Microsoft’s Bing team published a blog post on April 7 announcing the open-source release of Harrier AI, an industry-leading text embedding model series, to meet the high standards of information processing required by modern AI intelligent agent systems. This model ranked first in the multilingual MTEB-v2 benchmark.
Note: Embedding models are a technique that converts high-dimensional data such as text and images into low-dimensional vector representations, capturing the semantic features of the data and making similar content closer together in the vector space.
In the field of AI, it is a fundamental component for search engines, recommendation systems, and intelligent agents to perform information retrieval, semantic understanding, and knowledge reasoning, directly determining the quality and efficiency of information processing by the system.
To address the challenges of “implementation” in the transition of AI systems from simple question answering to operational execution, Microsoft’s Harrier series of models further improves embedding quality, significantly enhances the factual accuracy of first-time retrievals, reduces system latency and costs, and effectively reduces model illusions, thereby increasing user trust.
Harrier AI Models
The newly released Harrier series includes three versions: Harrier-OSS-v1-27B, Harrier-OSS-v1-0.6B, and Harrier-OSS-v1-270M. All models support over 100 languages, feature a 32k context window, and can generate fixed-size embedding vectors for any input.
In terms of technical implementation, the team built a scalable data pipeline, using GPT-5 to generate over 2 billion weakly supervised data samples for comparison pre-training, and over 10 million high-quality samples for fine-tuning.
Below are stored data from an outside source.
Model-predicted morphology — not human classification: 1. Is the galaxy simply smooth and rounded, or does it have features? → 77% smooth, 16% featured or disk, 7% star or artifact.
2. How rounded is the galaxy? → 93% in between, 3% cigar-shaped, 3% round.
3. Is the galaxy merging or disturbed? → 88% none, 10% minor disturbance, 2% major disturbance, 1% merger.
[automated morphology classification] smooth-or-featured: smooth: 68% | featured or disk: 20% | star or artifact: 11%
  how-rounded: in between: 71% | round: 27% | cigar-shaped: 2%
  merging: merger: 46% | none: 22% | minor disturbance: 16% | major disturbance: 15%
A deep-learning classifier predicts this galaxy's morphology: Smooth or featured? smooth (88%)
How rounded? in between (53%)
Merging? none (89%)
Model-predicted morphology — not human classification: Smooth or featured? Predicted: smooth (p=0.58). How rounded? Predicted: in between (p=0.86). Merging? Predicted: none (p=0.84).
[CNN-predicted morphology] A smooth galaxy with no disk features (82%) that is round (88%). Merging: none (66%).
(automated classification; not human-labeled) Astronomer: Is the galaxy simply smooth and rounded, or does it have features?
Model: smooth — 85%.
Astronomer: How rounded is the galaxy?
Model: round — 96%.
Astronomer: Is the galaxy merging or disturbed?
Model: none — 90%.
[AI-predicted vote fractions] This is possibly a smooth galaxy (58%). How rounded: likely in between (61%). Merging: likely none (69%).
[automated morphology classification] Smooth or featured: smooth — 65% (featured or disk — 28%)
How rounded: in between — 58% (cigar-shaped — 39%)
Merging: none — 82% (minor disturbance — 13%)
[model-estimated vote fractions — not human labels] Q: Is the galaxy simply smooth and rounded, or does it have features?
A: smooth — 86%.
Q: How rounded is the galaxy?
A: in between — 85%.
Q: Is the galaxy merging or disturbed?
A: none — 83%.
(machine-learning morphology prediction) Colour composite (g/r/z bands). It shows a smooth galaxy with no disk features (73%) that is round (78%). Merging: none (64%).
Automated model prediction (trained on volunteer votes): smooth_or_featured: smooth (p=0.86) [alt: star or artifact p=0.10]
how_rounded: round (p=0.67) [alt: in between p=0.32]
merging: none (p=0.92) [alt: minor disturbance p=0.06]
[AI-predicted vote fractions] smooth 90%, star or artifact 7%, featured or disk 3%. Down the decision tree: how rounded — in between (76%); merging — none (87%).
In terms of training strategy, in order to adapt to the deployment requirements of low-end devices, the team, based on previous achievements such as E5 and GritLM, launched two lightweight versions, Harrier-OSS-v1-0.6b and Harrier-OSS-v1-270m, through knowledge distillation technology after the flagship model was trained.
In the authoritative multilingual MTEB-v2 benchmark test, the Harrier model successfully outperformed Google Gemini Embedding 2, ranking first in the industry.
Compared to its competitors, the Harrier model not only boasts superior performance but also employs a completely open-source strategy. Developers can use the model without licensing restrictions, easily improving the retrieval quality and semantic understanding capabilities of their AI applications.


Building on Harrier’s technological expertise, Microsoft is developing a brand-new search service. This service will offer superior search quality, enhanced semantic understanding, and more robust contextual selection, and will initially be applied to Bing search to improve the user experience.